# A ring element with a left inverse but no right inverse?

Can I have a hint on how to construct a ring $$A$$ such that there are $$a, b \in A$$ for which $$ab = 1$$ but $$ba \neq 1$$, please? It seems that square matrices over a field are out of question because of the determinants, and that implies that no faithful finite-dimensional representation must exist, and my imagination seems to have given up on me :)

UPD: In retrospect, this question is quite embarrassing, because the shift operator $$T: \mathbb{Z}^\omega \to \mathbb{Z}^\omega$$, $$T(x_1, x_2, \ldots) = (0, x_1, x_2, \ldots)$$ is the very first example in Lang’s Algebra textbook that I was using at the time…

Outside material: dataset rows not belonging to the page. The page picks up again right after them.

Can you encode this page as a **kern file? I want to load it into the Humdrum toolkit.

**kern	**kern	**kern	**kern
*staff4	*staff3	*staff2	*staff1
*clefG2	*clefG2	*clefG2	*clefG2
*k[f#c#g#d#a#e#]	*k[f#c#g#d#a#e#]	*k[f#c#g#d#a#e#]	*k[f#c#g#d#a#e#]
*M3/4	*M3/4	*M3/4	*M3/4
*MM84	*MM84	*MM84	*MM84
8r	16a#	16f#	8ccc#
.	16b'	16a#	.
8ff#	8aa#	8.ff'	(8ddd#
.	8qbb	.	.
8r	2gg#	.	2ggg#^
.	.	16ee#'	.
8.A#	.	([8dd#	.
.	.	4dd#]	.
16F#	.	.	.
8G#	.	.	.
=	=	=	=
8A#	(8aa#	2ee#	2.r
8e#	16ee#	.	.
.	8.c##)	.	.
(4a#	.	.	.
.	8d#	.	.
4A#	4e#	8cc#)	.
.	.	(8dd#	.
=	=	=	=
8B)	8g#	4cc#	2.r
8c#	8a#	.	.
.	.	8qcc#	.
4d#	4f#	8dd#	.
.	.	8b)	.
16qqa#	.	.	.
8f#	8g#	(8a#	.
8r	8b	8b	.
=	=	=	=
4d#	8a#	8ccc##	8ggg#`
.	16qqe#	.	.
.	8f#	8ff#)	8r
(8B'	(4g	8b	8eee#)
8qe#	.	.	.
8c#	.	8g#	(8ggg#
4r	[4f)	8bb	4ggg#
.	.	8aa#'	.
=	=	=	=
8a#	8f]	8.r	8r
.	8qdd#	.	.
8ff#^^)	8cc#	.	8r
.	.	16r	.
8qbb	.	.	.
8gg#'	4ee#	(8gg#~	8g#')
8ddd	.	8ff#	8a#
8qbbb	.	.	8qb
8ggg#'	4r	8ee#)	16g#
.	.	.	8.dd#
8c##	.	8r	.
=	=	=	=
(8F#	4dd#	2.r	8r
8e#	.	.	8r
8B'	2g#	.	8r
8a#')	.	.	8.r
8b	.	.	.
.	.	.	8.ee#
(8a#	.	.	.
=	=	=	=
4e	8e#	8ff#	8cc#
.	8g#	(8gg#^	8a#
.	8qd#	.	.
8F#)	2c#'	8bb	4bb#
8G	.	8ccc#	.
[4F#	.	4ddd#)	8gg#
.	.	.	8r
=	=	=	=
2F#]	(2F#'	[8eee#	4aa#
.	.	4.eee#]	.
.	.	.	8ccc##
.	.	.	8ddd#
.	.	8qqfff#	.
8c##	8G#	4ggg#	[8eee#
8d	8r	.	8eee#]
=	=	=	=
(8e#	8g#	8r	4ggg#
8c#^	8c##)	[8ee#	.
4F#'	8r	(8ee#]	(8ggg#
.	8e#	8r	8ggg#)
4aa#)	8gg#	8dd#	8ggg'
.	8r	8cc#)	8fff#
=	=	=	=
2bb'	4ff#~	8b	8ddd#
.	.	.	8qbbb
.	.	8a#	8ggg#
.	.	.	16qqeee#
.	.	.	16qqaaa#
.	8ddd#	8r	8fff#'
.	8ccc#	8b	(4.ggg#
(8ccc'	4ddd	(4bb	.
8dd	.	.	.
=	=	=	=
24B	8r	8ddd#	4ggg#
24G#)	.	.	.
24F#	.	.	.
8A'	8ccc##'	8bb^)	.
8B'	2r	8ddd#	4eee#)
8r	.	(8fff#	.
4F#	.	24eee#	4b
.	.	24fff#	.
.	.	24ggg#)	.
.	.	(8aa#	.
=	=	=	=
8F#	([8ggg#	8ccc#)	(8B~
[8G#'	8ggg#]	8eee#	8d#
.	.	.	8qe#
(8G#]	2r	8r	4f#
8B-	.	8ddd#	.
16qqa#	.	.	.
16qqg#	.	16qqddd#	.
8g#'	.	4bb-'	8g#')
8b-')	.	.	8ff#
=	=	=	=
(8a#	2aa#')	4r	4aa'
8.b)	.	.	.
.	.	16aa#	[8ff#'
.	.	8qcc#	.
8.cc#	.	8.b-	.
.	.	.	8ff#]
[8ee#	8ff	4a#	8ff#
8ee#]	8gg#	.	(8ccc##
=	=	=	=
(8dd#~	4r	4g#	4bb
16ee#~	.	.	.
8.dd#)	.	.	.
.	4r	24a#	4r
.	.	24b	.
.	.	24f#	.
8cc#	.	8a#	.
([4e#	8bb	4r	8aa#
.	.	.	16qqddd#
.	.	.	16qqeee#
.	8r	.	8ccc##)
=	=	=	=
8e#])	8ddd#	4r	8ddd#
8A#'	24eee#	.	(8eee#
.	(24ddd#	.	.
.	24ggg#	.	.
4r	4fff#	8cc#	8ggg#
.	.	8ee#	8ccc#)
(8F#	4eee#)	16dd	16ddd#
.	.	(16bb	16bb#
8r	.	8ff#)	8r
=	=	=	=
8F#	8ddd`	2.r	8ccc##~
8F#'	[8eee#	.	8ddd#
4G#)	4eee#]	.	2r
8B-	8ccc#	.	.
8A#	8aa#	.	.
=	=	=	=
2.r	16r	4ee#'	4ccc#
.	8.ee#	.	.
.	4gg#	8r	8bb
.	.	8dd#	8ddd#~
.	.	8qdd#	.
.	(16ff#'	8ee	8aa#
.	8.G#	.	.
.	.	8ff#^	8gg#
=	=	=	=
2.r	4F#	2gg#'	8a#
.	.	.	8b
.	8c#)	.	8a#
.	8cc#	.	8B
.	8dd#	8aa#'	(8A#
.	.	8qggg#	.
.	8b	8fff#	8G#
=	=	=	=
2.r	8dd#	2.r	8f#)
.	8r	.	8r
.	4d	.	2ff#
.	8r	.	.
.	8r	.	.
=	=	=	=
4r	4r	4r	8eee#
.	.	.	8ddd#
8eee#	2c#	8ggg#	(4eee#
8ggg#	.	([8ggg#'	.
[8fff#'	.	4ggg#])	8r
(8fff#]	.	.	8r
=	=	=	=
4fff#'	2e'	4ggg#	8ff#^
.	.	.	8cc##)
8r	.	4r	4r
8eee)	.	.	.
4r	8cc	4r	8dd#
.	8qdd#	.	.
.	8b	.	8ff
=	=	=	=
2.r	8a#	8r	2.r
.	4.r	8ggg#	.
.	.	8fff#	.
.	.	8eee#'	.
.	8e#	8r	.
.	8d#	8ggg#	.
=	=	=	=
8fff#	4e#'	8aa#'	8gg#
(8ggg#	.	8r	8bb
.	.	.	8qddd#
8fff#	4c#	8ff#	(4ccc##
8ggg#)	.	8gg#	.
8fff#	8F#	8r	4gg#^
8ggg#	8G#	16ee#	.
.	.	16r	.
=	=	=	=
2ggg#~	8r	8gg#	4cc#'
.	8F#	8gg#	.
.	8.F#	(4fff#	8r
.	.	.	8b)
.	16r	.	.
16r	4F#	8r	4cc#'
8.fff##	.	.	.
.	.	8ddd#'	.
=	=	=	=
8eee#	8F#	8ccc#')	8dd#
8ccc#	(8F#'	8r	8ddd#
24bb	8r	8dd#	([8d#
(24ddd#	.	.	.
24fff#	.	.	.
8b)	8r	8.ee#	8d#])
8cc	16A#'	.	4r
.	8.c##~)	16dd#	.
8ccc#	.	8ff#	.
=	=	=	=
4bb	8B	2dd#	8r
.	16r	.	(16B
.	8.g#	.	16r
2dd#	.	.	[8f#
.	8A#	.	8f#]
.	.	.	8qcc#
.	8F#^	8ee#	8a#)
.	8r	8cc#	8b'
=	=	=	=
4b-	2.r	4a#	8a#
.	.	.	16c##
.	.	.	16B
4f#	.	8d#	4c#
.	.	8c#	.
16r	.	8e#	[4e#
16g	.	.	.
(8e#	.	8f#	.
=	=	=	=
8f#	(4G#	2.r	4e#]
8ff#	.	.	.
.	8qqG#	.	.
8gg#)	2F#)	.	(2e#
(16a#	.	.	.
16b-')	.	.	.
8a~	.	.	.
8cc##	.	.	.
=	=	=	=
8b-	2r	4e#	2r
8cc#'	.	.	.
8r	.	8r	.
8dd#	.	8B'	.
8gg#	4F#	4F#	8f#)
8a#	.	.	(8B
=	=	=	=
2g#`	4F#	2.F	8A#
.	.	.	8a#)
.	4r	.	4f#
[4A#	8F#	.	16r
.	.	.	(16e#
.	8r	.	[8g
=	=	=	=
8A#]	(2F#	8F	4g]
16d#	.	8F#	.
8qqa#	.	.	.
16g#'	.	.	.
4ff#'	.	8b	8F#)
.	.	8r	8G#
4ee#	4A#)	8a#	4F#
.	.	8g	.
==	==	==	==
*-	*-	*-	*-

• The two hints you have been given have a common thread: you need to lose information in one direction and cannot recover it in the other. Commented Oct 8, 2011 at 4:03
• For future readers: a ring in which $xy=1\implies yx=1$ is called Dedekind-finite. As the answers to this question show, not all rings are Dedekind-finite, but there are several important classes of rings which are always Dedekind-finite, e.g. commutative rings, finite rings, domains, etc.
– Joe
Commented Apr 12, 2023 at 18:50

Take the ring of linear operators on the space of polynomials. Then consider (formal) integration and differentiation. Integration is injective but not surjective. Differentiation is surjective but not injective.

• I am slightly confusing. Let $D$ denotes differentiation, and $I$ integration. I want to clarify whether $(D\circ I)(p(x))$ is not necessarily $p(x)$ or $I\circ D(p(x))$ is not necessarily $p(x)$. Should we take $I(0)=0$? Commented Dec 25, 2014 at 9:53
• @Groups $I(f) = \int_0^x f(t)dt$ works.
– Bib
Commented Apr 26, 2015 at 15:47

Consider the ring of infinite matrices which have finitely many non-zero elements both in each row and in each column and the matrix $$a=\begin{pmatrix}0&0&0&\cdots\\1&0&0&\cdots\\0&1&0&\cdots\\\ddots&\ddots&\ddots&\ddots\end{pmatrix}.$$

A canonical example is the quotient $A$ of the free algebra $k\langle x,y\rangle$ by the two-sided ideal generated by $yx-1$.

• In my example, this is the matrix of integration with respect to a suitable basis.
– lhf
Commented Oct 8, 2011 at 3:37

Let $$G$$ be the group of sequences in $$\mathbb R$$ with pointwise addition, and let $$A$$ be its endomorphism ring. The right shift operator has a left inverse, but not a right inverse.